I want to see as much in space as we can possibly afford. If old-style rockets are cheaper, use them. The Shuttle is a hideous investment at $500mil a pop. It's reusable, but not in any practical sense. Mir's yearly operating budget was ~$250mil, and the WHOLE MIR PROGRAM (construction and support missions included) cost less than $5bil, less than 10 shuttle missions. There is very little science being done with the shuttle that can't be done on a station, with crew and experiments launched on comparatively cheap russion lifters. Using the shuttle to launch comsats is like using a school bus to pick up some milk at the store.
Anyway, here's to hoping that a couple of successful private launches spur NASA into a more practical (but advancing, rather than stagnating) program.
It seems like quite a few groups have gotten to the "engine test in the desert" phase. Not too many have actually flown something around. Don't think I'll get my hopes up until I see some of that from these guys.
Independence Day (Score:1)
by Klerck (213193) Neutral on 10:38 PM -- Tuesday April 15 2003 (#5741846)
( http://www.klerck.org/ | Last Journal: 12:20 AM -- Wednesday April 16 2003 )
In less than an hour, crapflooders from here will join others from all over the world, and we will be launching the largest troll battle in the history of trollkind. Trollkind, that word should have a new meaning for all of us today. We can't be consumed by out petty differences anymore. We will be united in our common interest. Perhaps, it's fate that today is the 4th of July, and I will once again be fighting for my freedom. Not from tyranny, oppression, or persecution, or downmodding, but from banning. I am fighting for my right to post, to goatse.cx. And should I win the day, the 4th of July will no longer be known as an American holiday, but as the day all trolls and crapflooders declared in one voice, "We will not go quietly into the night, we will not be banned without a fight, we are going to post on, we are going to have sex with goats, we will not post at -1. Today we celebrate our Independence Day!"
[ Reply to This ]
Re:Independence Day (Score:1)
by Anonymous Coward on 01:16 AM -- Friday April 18 2003 (#5757787)
stick to racist comments and page widening. you really aren't funny or clever at all and trying to be makes you look bad.
-trollaxor and everyone from trollaxor.com that hates goatse.info assholes, in the name of factionalism
[ Reply to This | Parent ]
Re:Independence Day (Score:1)
by Klerck (213193) Neutral on 03:27 AM -- Friday April 18 2003 (#5758145)

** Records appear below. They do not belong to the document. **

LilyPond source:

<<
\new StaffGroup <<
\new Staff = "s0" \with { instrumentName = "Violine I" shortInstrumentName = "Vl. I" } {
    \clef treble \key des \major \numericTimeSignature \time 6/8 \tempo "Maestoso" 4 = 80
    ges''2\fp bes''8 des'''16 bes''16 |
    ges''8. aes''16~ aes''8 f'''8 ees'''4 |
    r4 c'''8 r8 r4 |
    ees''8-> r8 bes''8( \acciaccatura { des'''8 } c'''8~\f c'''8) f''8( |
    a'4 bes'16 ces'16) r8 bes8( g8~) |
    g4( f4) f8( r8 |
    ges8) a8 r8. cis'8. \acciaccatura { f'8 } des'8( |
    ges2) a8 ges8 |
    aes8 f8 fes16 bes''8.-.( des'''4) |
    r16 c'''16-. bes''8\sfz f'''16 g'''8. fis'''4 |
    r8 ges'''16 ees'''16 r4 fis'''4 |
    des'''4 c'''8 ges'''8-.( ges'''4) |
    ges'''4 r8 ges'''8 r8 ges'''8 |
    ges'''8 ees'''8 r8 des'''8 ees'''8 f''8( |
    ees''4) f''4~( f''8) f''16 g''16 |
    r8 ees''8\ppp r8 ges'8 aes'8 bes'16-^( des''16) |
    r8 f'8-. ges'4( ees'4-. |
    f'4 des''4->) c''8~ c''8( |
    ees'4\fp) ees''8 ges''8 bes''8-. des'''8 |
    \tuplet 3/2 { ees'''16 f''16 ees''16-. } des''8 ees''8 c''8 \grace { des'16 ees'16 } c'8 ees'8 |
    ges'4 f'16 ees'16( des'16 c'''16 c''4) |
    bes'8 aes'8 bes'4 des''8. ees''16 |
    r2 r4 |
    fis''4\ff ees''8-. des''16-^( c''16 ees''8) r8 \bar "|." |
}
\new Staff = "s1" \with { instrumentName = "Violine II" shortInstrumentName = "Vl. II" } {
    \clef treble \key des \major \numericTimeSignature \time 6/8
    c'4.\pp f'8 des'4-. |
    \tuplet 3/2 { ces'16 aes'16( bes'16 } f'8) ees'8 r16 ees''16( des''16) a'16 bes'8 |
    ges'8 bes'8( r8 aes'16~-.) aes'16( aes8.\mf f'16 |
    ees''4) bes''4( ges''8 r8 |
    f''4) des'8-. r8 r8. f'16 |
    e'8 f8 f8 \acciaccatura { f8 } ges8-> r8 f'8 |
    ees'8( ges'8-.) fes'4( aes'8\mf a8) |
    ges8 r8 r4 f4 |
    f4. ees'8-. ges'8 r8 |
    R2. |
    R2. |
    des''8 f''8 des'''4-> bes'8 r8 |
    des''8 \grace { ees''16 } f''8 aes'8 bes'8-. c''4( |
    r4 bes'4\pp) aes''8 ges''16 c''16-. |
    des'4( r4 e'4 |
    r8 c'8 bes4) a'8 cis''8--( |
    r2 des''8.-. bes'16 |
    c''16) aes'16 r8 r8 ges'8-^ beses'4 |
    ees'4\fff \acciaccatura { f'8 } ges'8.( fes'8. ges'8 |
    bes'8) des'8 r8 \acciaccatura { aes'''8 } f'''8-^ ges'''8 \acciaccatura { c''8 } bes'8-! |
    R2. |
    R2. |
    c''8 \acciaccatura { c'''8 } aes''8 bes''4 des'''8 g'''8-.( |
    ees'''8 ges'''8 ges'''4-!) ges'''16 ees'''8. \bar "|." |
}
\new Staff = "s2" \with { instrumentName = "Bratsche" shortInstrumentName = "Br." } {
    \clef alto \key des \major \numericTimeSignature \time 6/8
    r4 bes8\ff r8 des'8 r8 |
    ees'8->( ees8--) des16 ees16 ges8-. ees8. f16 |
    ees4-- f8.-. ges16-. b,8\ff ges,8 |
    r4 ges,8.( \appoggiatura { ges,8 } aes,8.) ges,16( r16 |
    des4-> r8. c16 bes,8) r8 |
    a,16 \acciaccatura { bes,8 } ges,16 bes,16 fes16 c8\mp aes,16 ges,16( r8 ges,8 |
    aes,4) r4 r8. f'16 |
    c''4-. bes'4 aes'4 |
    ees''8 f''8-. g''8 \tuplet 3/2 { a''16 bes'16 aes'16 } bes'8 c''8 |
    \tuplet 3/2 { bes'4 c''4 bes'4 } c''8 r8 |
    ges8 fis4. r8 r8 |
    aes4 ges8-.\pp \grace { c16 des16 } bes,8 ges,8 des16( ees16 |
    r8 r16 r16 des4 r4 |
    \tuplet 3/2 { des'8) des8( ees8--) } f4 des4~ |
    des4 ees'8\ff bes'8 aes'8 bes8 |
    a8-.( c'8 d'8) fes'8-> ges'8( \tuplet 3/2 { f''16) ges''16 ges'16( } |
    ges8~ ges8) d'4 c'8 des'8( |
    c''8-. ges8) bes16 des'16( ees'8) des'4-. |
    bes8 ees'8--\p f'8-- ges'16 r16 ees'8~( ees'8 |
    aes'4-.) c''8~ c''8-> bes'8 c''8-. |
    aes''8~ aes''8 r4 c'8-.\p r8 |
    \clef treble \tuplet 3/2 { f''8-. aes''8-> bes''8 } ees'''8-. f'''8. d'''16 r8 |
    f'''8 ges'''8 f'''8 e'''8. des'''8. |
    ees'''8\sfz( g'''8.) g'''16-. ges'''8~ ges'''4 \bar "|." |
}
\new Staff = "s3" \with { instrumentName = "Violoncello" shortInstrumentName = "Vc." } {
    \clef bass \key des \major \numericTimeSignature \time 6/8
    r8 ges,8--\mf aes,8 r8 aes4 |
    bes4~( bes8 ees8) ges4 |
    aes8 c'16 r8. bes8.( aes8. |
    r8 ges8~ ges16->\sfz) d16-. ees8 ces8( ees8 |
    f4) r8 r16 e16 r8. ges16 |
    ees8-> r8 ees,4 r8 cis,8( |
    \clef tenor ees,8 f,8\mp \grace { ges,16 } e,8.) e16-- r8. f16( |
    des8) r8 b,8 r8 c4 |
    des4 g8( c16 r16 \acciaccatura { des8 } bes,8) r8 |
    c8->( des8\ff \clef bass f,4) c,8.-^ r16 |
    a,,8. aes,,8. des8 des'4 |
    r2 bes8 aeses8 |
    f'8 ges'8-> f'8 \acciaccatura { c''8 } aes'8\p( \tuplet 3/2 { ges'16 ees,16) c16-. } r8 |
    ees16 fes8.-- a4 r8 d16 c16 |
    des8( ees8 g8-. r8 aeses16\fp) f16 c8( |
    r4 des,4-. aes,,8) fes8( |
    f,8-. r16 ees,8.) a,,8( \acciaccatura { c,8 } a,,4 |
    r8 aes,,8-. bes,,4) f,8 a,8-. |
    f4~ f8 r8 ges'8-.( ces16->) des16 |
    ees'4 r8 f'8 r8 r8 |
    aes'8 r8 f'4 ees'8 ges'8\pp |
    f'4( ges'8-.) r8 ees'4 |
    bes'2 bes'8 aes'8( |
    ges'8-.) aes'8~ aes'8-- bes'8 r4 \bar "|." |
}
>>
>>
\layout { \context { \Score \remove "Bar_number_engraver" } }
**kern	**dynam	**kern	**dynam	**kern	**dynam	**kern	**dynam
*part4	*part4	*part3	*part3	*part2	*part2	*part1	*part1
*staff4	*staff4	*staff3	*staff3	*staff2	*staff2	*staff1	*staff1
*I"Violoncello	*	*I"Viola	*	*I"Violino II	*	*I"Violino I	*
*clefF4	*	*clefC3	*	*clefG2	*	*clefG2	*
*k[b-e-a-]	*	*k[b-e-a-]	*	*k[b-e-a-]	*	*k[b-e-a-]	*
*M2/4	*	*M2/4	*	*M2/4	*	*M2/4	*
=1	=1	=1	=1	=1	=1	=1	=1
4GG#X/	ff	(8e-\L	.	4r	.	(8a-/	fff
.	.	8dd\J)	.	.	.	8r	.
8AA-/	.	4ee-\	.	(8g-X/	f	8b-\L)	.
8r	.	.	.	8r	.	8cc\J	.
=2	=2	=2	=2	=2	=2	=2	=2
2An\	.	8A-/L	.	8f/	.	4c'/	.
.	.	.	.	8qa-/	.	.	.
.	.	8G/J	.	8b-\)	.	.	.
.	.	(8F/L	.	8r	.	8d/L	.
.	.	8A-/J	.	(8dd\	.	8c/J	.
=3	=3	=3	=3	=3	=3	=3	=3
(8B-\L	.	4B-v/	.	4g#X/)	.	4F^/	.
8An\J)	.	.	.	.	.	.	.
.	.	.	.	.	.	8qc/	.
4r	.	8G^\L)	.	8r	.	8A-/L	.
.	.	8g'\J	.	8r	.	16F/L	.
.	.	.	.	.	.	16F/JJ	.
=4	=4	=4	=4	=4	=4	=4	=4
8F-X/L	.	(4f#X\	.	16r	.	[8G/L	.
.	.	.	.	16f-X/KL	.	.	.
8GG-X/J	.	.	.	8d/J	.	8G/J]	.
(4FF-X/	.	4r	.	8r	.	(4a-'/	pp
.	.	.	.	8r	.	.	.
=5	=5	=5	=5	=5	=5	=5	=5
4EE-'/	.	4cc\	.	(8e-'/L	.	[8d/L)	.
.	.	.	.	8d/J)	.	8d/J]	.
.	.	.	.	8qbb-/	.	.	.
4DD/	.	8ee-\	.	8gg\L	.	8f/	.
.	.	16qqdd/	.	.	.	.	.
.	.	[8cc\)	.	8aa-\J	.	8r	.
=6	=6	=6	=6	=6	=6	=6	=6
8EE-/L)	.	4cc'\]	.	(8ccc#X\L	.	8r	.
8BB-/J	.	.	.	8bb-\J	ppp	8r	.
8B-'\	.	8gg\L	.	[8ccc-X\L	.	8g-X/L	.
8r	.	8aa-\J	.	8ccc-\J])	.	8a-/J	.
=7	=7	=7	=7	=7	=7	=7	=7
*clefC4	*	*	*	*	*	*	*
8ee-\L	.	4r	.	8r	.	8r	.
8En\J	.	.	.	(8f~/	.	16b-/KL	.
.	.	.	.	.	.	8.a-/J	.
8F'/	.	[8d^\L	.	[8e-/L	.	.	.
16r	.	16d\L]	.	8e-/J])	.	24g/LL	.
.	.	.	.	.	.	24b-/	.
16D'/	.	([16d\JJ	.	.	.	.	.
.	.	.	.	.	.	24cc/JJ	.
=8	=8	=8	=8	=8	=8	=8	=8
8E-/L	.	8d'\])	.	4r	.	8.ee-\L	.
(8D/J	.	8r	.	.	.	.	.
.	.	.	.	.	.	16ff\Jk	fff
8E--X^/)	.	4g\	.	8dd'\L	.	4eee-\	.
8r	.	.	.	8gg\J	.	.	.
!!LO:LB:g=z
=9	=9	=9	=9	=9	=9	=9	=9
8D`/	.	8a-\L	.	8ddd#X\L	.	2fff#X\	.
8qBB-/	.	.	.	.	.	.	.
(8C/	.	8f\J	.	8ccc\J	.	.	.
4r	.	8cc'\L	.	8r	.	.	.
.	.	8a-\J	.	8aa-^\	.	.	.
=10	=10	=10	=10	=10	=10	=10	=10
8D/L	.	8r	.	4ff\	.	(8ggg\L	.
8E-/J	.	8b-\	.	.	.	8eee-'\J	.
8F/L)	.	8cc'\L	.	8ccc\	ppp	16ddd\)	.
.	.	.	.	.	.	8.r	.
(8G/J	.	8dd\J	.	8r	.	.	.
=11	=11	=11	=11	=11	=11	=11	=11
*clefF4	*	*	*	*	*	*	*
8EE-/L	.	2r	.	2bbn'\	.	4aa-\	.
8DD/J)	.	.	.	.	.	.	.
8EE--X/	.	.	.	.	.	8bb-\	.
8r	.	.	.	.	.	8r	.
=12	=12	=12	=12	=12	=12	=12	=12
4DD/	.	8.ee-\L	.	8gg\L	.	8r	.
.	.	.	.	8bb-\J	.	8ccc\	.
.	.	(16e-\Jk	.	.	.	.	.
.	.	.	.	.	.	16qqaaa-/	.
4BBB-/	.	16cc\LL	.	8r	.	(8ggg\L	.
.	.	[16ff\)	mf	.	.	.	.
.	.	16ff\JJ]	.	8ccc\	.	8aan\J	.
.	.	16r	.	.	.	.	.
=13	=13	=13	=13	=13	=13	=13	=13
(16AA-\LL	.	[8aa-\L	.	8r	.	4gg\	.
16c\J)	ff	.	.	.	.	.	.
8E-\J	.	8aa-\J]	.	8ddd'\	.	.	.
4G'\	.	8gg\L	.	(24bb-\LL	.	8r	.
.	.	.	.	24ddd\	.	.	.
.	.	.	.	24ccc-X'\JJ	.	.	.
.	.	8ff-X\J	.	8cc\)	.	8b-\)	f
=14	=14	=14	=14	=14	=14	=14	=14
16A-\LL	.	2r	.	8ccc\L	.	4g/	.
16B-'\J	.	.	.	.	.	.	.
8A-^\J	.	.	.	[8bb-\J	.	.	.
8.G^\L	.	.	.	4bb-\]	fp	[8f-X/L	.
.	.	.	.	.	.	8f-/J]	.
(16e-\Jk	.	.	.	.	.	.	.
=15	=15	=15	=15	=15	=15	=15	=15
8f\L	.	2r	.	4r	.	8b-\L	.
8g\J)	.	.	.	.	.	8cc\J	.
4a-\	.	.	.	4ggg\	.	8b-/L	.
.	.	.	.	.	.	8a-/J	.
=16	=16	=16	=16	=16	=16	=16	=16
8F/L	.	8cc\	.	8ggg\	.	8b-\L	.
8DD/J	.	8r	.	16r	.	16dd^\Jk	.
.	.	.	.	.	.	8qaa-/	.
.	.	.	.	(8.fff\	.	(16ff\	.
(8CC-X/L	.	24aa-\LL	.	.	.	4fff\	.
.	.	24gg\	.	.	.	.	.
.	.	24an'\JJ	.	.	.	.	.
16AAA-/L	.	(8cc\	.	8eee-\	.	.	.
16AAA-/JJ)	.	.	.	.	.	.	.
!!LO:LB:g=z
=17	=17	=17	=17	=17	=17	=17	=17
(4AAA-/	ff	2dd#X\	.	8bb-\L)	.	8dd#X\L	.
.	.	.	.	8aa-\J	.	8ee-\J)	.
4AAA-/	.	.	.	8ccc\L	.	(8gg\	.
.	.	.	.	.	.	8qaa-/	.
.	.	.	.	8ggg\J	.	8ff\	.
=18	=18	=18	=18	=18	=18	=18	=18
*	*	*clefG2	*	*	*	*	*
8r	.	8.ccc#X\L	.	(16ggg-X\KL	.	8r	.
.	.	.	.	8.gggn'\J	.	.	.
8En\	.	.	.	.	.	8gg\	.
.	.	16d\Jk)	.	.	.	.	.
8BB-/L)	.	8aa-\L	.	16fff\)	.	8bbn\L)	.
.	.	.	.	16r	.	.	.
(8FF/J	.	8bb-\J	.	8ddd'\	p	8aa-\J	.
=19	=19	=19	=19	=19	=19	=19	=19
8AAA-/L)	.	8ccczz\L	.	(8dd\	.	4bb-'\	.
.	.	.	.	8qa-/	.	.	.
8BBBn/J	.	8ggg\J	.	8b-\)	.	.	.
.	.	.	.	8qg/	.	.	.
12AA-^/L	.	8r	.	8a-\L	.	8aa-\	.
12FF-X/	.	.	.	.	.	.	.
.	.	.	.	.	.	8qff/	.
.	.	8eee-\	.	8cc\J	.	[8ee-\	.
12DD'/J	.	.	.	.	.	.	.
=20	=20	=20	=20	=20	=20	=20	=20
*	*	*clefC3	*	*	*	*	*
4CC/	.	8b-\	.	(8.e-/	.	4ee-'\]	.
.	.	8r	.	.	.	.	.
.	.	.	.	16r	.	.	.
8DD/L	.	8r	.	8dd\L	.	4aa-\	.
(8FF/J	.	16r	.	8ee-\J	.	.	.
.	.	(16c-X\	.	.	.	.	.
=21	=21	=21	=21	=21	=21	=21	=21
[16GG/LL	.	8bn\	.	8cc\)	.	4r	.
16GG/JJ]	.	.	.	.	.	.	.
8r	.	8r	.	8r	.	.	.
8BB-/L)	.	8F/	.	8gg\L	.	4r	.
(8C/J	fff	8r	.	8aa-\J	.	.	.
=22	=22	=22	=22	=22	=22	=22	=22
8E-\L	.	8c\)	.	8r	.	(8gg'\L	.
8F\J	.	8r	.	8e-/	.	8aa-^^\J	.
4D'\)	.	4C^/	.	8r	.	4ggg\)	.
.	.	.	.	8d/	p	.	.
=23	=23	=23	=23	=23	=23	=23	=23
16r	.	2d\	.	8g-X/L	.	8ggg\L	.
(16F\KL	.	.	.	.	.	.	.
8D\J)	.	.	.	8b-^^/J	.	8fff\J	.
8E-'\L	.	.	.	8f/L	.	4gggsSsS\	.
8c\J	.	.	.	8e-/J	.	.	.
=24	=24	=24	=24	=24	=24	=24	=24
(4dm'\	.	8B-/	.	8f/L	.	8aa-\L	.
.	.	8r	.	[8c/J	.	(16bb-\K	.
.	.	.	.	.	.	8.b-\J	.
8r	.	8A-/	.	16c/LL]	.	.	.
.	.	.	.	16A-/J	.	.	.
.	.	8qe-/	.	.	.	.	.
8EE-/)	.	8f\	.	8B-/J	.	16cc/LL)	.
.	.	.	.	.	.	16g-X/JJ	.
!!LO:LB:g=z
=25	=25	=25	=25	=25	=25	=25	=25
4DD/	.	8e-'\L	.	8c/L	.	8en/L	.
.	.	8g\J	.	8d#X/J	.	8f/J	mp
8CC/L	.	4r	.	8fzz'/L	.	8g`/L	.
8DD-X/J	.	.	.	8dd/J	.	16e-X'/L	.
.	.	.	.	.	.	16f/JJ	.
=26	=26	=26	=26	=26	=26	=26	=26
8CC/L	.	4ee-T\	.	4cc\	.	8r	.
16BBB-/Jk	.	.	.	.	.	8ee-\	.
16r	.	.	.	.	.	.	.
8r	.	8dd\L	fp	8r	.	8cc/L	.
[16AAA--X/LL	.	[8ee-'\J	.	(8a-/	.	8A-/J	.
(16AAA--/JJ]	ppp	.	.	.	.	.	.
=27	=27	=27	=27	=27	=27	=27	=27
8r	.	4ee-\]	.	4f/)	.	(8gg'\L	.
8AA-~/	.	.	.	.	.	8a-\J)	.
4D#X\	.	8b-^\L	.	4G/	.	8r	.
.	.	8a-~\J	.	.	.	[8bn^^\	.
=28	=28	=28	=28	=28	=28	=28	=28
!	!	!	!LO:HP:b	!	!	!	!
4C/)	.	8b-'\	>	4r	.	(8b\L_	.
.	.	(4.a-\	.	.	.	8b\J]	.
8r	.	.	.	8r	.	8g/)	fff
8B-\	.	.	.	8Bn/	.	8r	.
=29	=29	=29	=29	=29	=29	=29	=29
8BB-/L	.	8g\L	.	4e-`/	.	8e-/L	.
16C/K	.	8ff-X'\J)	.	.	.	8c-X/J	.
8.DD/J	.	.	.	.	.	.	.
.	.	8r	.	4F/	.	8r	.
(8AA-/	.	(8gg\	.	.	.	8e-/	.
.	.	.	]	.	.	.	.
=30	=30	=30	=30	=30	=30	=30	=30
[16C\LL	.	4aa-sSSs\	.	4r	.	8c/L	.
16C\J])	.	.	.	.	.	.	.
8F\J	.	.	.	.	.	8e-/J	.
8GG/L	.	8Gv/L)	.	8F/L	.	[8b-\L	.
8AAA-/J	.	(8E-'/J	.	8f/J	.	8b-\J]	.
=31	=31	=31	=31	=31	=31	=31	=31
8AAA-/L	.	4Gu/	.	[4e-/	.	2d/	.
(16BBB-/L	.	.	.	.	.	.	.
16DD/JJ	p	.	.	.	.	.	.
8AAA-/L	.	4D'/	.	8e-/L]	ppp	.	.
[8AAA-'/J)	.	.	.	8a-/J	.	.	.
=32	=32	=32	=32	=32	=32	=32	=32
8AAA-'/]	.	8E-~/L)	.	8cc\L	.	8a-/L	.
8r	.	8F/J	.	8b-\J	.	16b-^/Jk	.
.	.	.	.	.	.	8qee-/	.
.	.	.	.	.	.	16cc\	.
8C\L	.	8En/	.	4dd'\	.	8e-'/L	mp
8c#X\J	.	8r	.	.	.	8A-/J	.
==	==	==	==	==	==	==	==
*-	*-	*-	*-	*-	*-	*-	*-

( http://www.klerck.org/ | Last Journal: 12:20 AM -- Wednesday April 16 2003 )
oic
[ Reply to This | Parent ]
But it MAY pose risk to inhabitants on earth? Or would it all burn in the atmosphere?
[sig]www.masterslate.org[/sig]
From the flash file:
"Ethernet Local Area Network connects computers and the vehicle to the ground."
From this we can ascertain:
- They're only gonna be able to put stuff into orbit at 2000m altitude, since they are using Ethernet media.
- They would have to simulaneously provide an amphibious vehicle with an attached Ethernet transciever to circle the globe below.
- The satellites they put into orbit will require propulsion to compensate for the severe friction that would occur at 2000 m altitude.
- They have found a way to encircle the globe without crossing public right-of-way (since it is a LAN, not a WAN).
Impressive.
They must have invented a way to put an airplane into orbit at ~ 9000 ft orbit using a 6 million dollar rocket, with a tether for air-to-ground communications!
except the "good" (things that appeal to slashbotting mediocritomatons) ac posts get modded up fuckhead. your hitler totalitarian bullshit might wash in your basement where you imprison little kids to molest them, but anonymous communications are the fundamantal mechanism by which we, the victims of child molestoers like yourself, have recourse against monsters like you.